# Check your understanding
[1] Reproduce the text of the passage on Ukraine's health reforms between "Secondly, Ukraine’s government" and "most in need.", inclusive.
[2] Write what comes next in the passage on Ukraine's health reforms, picking up after its final sentence.

# Source extract

──────────────────────────────

Secondly, pre-existing conditions and specific provisions in Ukraine’s reform plans mean that medicines may become increasingly affordable. As Ukraine produces many of its own medicines, generic brands can be provided domestically.

Additionally, two stipulations of the upcoming reforms will further lower medication costs. The first of these is the streamlining of the process by which medications are approved for import: drugs that have been approved in certain countries, such as the US and the EU, will not need to undergo the same rigorous process of approval in Ukraine, and instead will be automatically accepted for import and sale.

Secondly, Ukraine’s government plans to hand over responsibility for drug procurement to the UN; under the terms of this agreement, costs could be cut by as much as 30%, and there will be the opportunity to prioritise those treatments that are most needed, such as medications that treat HIV and key vaccinations. Under such conditions, Ukraine will have the means to ensure that its population can afford and access essential medication, especially those most in need.

The most important issue, however, remains the future balance of public and private expenditure, and what role each will play in Ukraine’s reformed health system.

According to the World Bank, a key feature of the new system will be greater emphasis on the private sector in healthcare provision. The plan also contains provisions for health insurance, both public and private; this requires the most careful attention. As demonstrated by Georgia’s example, full privatisation has the potential to result in high out-of-pocket payments when insurance is not well utilised.

──────────────────────────────

# Entries supplied
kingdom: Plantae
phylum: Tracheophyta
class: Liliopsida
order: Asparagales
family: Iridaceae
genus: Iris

──────────────────────────────

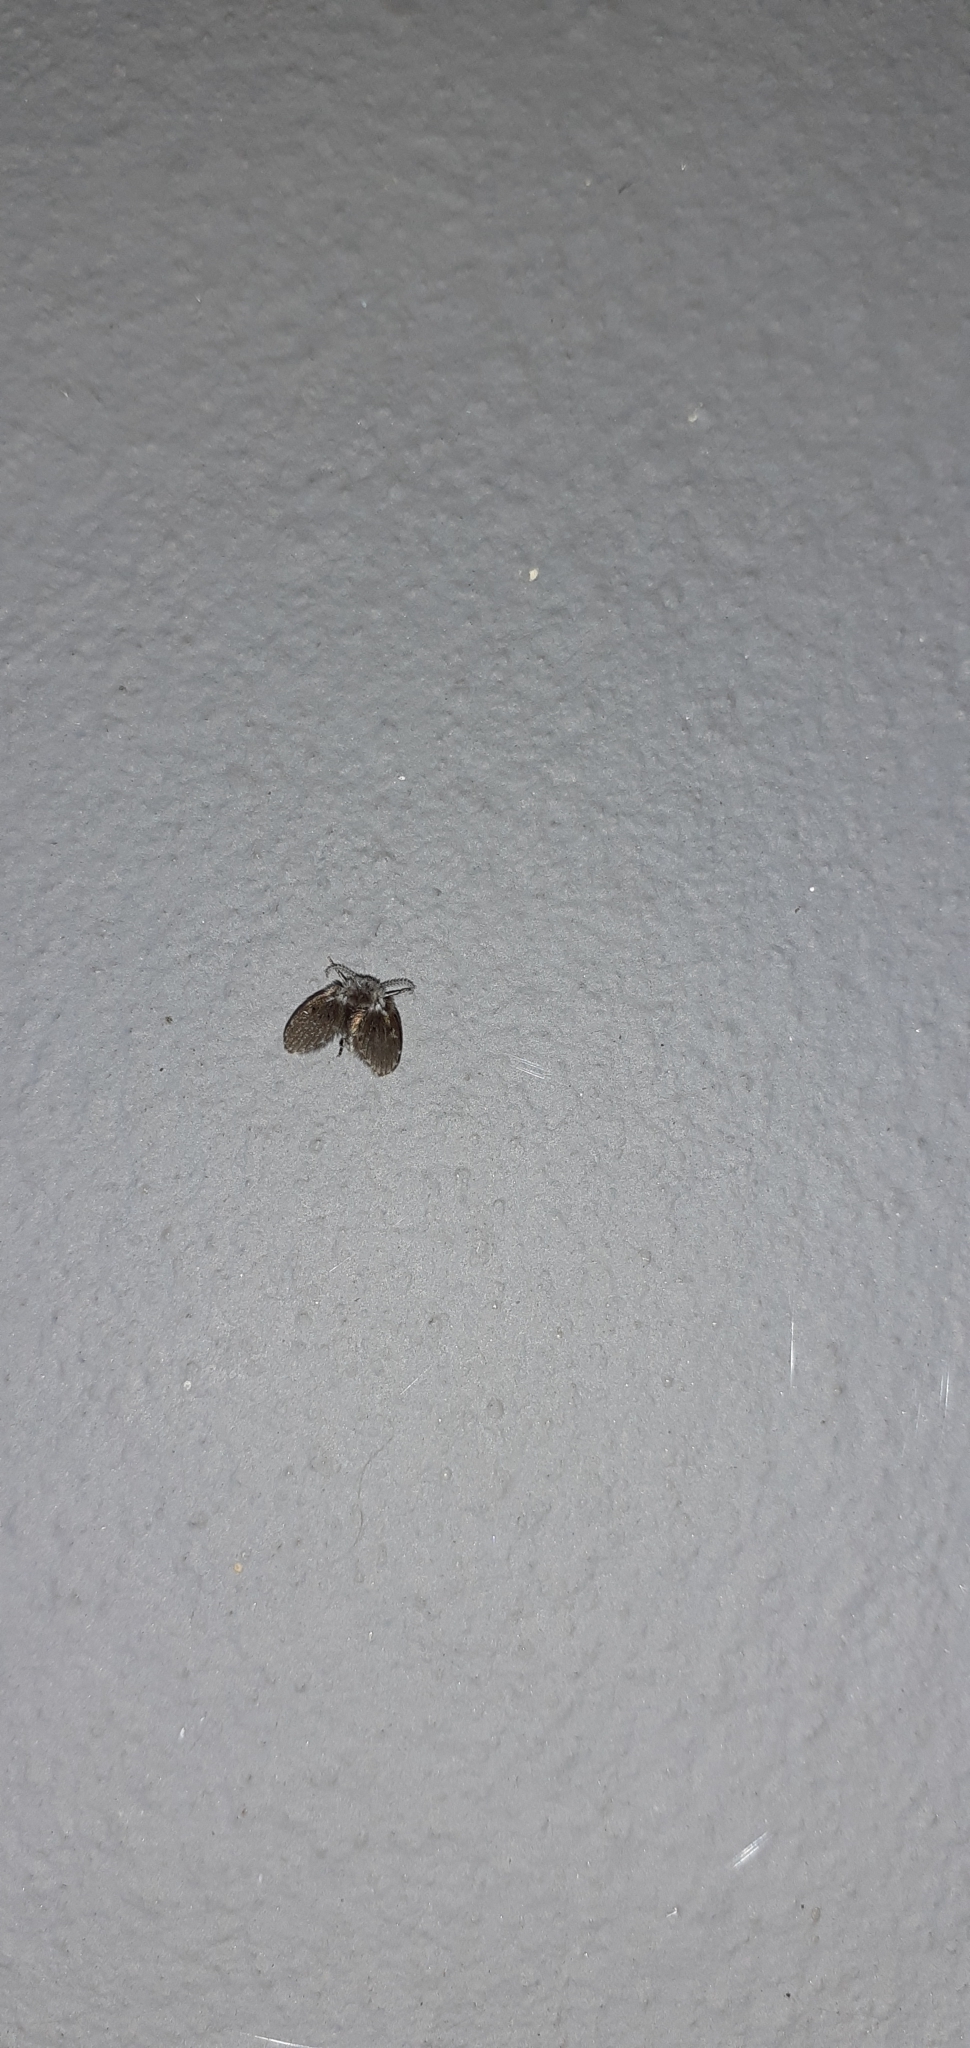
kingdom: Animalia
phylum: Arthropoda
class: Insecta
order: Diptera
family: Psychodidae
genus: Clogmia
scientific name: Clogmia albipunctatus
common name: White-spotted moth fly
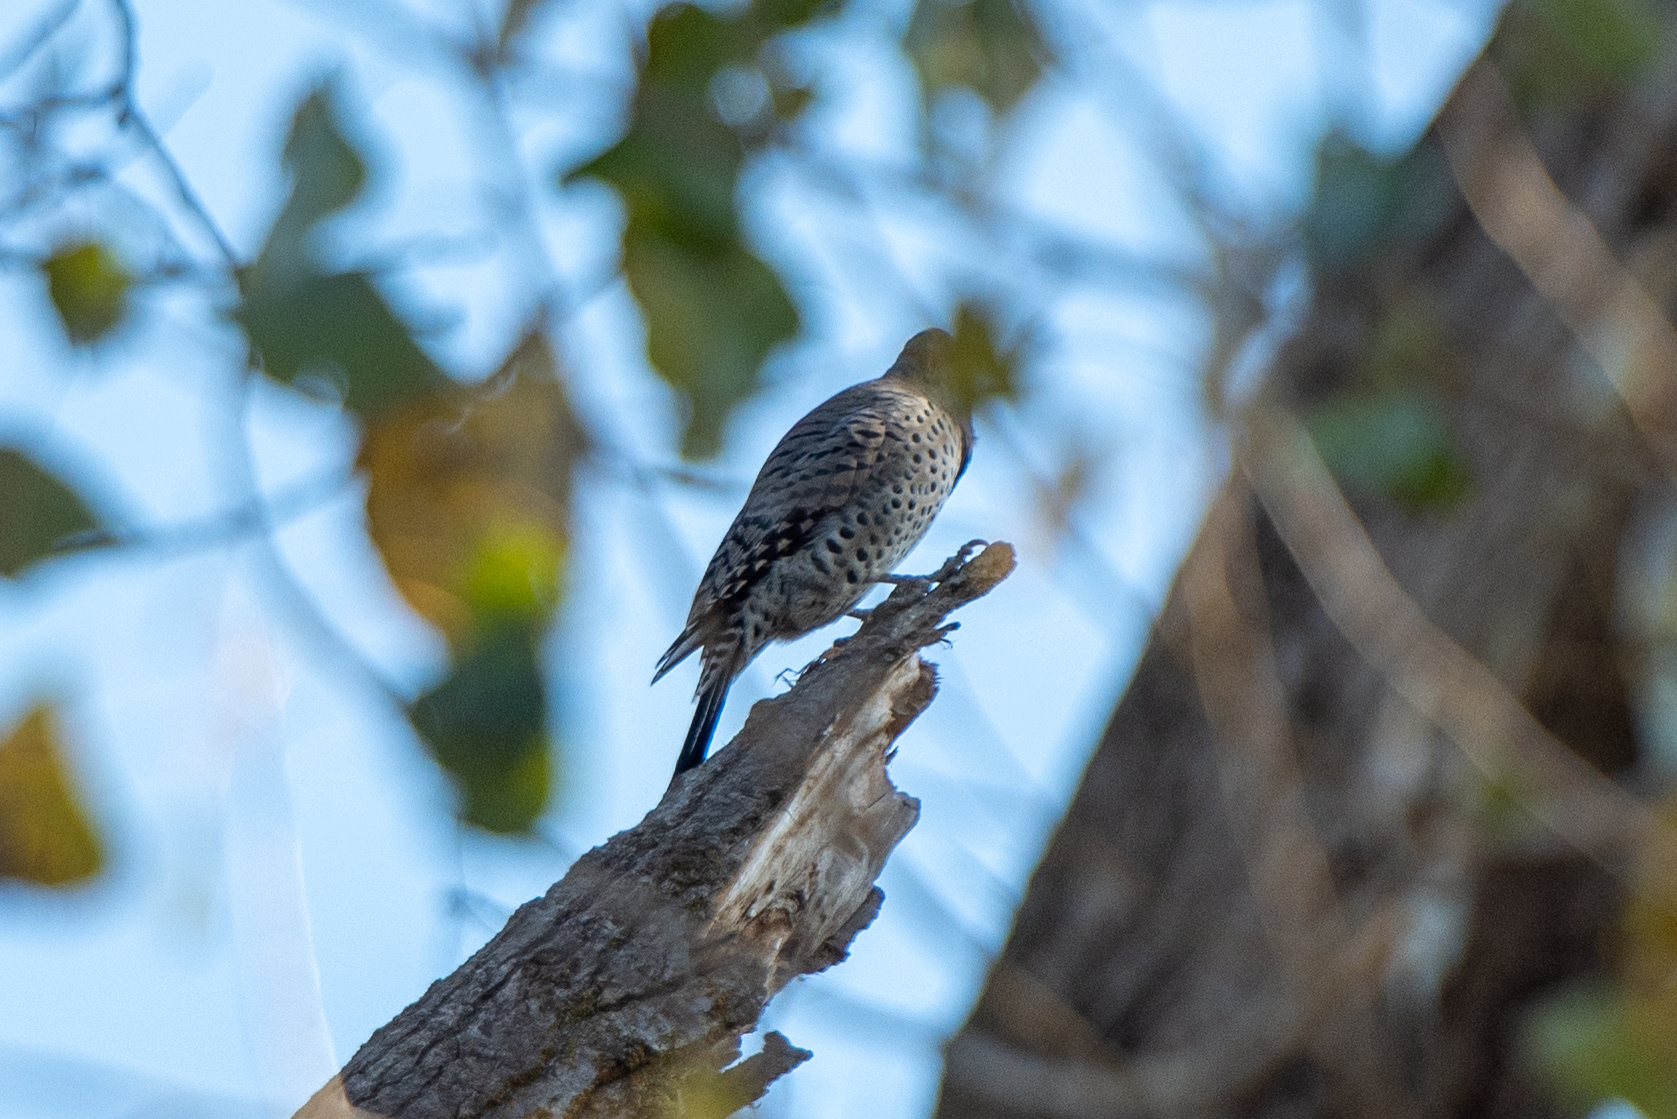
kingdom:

──────────────────────────────

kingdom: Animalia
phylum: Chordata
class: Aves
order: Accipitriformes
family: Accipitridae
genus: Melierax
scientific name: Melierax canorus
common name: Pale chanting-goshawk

──────────────────────────────

# Answer set
[1]
Secondly, Ukraine’s government plans to hand over responsibility for drug procurement to the UN; under the terms of this agreement, costs could be cut by as much as 30%, and there will be the opportunity to prioritise those treatments that are most needed, such as medications that treat HIV and key vaccinations. Under such conditions, Ukraine will have the means to ensure that its population can afford and access essential medication, especially those most in need.

[2]
When combined with substantial expenditure going to informal payments due to corruption, privatisation results in low uptake of medical services due to unaffordable costs. Given the potential damage to public health, not to mention the economic ramifications of a sick workforce, it is imperative that Ukraine maintains or improves accessibility based on financial means, rather than risk following Georgia’s path.

Currently, Ukraine is facing a number of crises, from military conflicts in its eastern regions to economic downturn. In violence-torn provinces, the most pressing healthcare issue is neither fiscal nor bureaucratic, but instead centres on medical staff fleeing, and destroyed hospitals.

As such, the country may need to wait for reforms to be implemented at a national level, which will bring substantial change. During this time, reformers would do well to carefully assess the future of Ukraine’s healthcare system, and perhaps consider Georgia’s pitfalls as a caution against overzealous action.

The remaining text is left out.